┌──

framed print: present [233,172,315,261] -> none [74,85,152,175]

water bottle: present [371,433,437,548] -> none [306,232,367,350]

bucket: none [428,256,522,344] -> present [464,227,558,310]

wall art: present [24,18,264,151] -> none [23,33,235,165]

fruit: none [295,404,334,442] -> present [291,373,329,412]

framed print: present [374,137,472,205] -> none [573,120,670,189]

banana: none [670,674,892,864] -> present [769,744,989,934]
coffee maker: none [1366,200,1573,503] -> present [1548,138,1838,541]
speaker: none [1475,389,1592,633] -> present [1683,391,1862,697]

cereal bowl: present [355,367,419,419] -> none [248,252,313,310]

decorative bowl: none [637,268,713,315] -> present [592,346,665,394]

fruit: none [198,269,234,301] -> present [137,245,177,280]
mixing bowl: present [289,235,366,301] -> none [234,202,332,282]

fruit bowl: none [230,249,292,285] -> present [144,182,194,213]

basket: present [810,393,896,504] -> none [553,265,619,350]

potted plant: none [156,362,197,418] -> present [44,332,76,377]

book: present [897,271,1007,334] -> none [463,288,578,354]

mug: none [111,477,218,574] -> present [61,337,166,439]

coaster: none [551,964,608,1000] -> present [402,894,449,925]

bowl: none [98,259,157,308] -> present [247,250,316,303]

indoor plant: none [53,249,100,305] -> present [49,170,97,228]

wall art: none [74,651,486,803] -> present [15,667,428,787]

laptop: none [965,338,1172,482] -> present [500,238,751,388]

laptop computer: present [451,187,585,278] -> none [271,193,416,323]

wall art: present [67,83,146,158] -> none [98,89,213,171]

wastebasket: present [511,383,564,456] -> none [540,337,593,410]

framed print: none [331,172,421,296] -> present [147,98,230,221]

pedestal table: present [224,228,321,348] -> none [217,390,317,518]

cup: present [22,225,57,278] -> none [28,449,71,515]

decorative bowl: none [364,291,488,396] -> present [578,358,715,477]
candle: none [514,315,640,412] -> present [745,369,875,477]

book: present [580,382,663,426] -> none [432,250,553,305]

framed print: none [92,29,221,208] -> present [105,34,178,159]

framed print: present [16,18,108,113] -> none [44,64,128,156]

└──

What to do - Check the records above and copy each line that has the string "fruit".

Expected output -
fruit: none [295,404,334,442] -> present [291,373,329,412]
fruit: none [198,269,234,301] -> present [137,245,177,280]
fruit bowl: none [230,249,292,285] -> present [144,182,194,213]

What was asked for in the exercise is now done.